Carta 102, 9 de agosto de 1945
La noticia de hoy acerca de las “bombas atómicas” es tan aterradora que uno queda aturdido. La completa locura de esos físicos lunáticos al consentir llevar a cabo trabajo semejante con fines belicistas: ¡planear tranquilamente la destrucción del mundo! Semejantes explosivos en manos de los hombres, mientras su condición moral e intelectual está en declive, es poco más o menos tan seguro como dar armas de fuego a los internos de una cárcel diciendo que se espera que “eso asegure la paz”. (…) Estamos en manos de Dios. Pero Él no mira con buenos ojos a los constructores de Babel.
La esperanza y la misión de la Iglesia
Carta 64, 30 de abril de 1944
A veces me siento aterrado al pensar en la suma total de miseria humana que hay en este momento en el mundo entero: millones de personas separadas unas de otras, estremecidas, prodigándose en días sin provecho... aparte de la tortura, el dolor, la muerte, la desgracia, la injusticia. Si la angustia fuera visible, casi la totalidad de este planeta anochecido estaría envuelto en una oscura nube de vapor, oculto de la mirada asombrada de los cielos. Y la consecuencia de todo ello será fundamentalmente el mal, históricamente considerado. Pero el plano histórico no es obviamente el único. Todas las cosas y los hechos tienen un valor por sí mismos, aparte de sus “causas” y “efectos”. Ningún hombre puede apreciar lo que está aconteciendo realmente sub specie aeternitatis. Todo lo que sabemos, y en gran medida por experiencia directa, es que el mal se afana con amplio poder y perpetuo éxito... en vano: siempre preparando tan solo el terreno para que brote un bien inesperado. Así es en general, y así es también en nuestras propias vidas. (....) Pero aún hay alguna esperanza de que las cosas mejoren para nosotros, incluso en el plano temporal, por la clemencia de Dios.

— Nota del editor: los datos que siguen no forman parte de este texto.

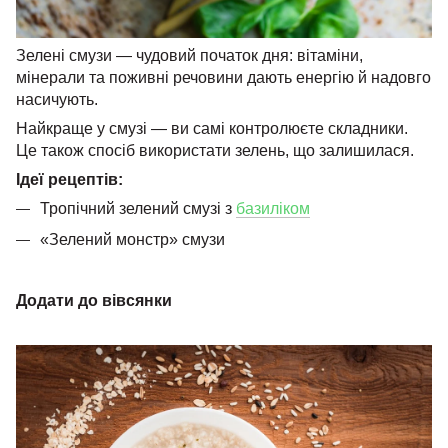
Зелені смузи — чудовий початок дня: вітаміни,
мінерали та поживні речовини дають енергію й надовго
насичують.
Найкраще у смузі — ви самі контролюєте складники.
Це також спосіб використати зелень, що залишилася.
Ідеї ​​рецептів:
Тропічний зелений смузі з
базиліком
«Зелений монстр» смузи
Додати до вівсянки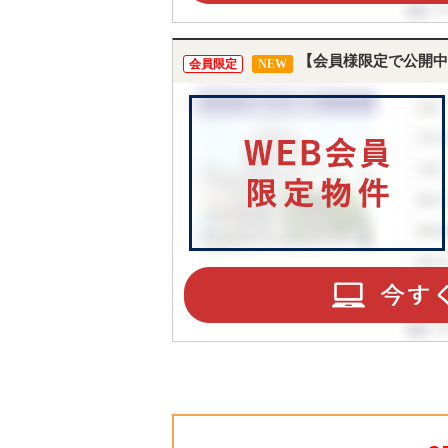
【会員様限定で公開中
会員限定
NEW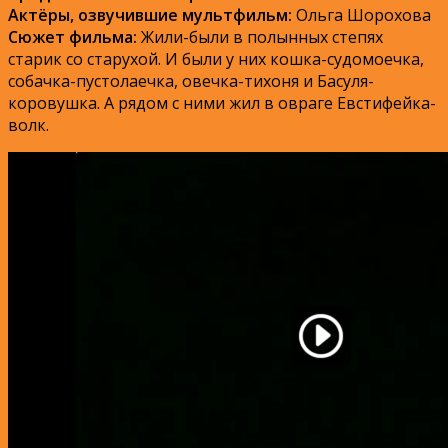
Актёры, озвучившие мультфильм:
Ольга Шорохова
Сюжет фильма:
Жили-были в полынных степях
старик со старухой. И были у них кошка-судомоечка,
собачка-пустолаечка, овечка-тихоня и Басуля-
коровушка. А рядом с ними жил в овраге Евстифейка-
волк.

Y aunque necesitamos todo nuestro coraje y nuestras agallas (la vastedad del coraje y la resistencia humanos es prodigiosa cuando Dios quiere), aún podemos rezar y tener esperanza. Yo lo hago.
Carta 69, 14 de mayo de 1944
Un ligero conocimiento de la historia le procura a uno la deprimente sensación del sempiterno volumen y peso de la iniquidad humana: una muy, muy vieja maldad espantosa, infinitamente repetitiva, inalterable, incurable. Todas las ciudades, todas las aldeas, todos los habitáculos del hombre... ¡se hunden! Y al mismo tiempo uno sabe siempre que el bien existe: mucho más oculto, mucho menos claramente discernible, que rara vez irrumpe en las bellezas reconocibles y visibles de la palabra, la acción o la cara; ni siquiera cuando está verdaderamente presente la santidad, mucho más grande que la visible y proclamada maldad.

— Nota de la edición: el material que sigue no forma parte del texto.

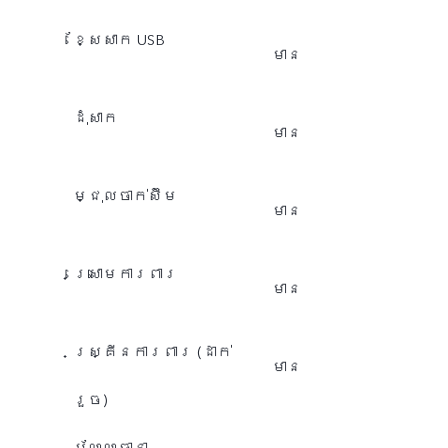
ខ្សែសាក USB
មាន
ដុំសាក
មាន
ម្ជុលចាក់ស៊ីម
មាន
ស្រោមការពារ
មាន
​ស្គ្រីនការពារ (ដាក់
មាន
រួច)
ប័ណ្ណធានា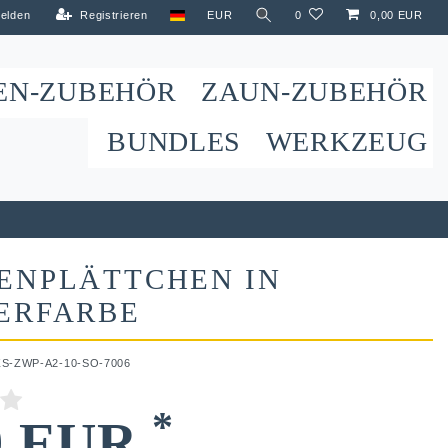
elden
Registrieren
EUR
0
0,00 EUR
EN-ZUBEHÖR
ZAUN-ZUBEHÖR
BUNDLES
WERKZEUG
ENPLÄTTCHEN IN
ERFARBE
ZS-ZWP-A2-10-SO-7006
*
9 EUR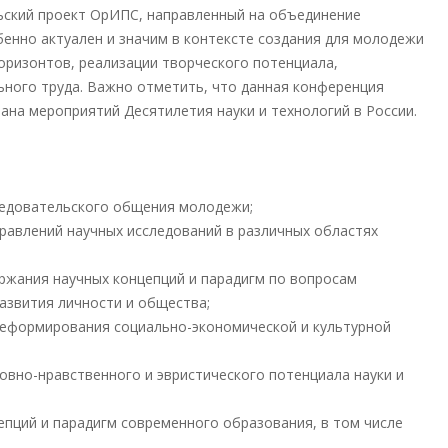
ьский проект ОрИПС, направленный на объединение
енно актуален и значим в контексте создания для молодежи
оризонтов, реализации творческого потенциала,
ьного труда. Важно отметить, что данная конференция
ана мероприятий Десятилетия науки и технологий в России.
ледовательского общения молодежи;
равлений научных исследований в различных областях
ржания научных концепций и парадигм по вопросам
азвития личности и общества;
 реформирования социально-экономической и культурной
овно-нравственного и эвристического потенциала науки и
ций и парадигм современного образования, в том числе
.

Carta 79, 22 de agosto de 1944
Lúgubres pensamientos sobre cosas de las que uno no puede saber nada realmente; el futuro es impenetrable, especialmente para los sabios; pues lo que en verdad tiene importancia permanece siempre oculto para los contemporáneos, y las semillas de lo que ha de ser germinan en la oscuridad en algún rincón olvidado, mientras todos están mirando a Stalin o Hitler.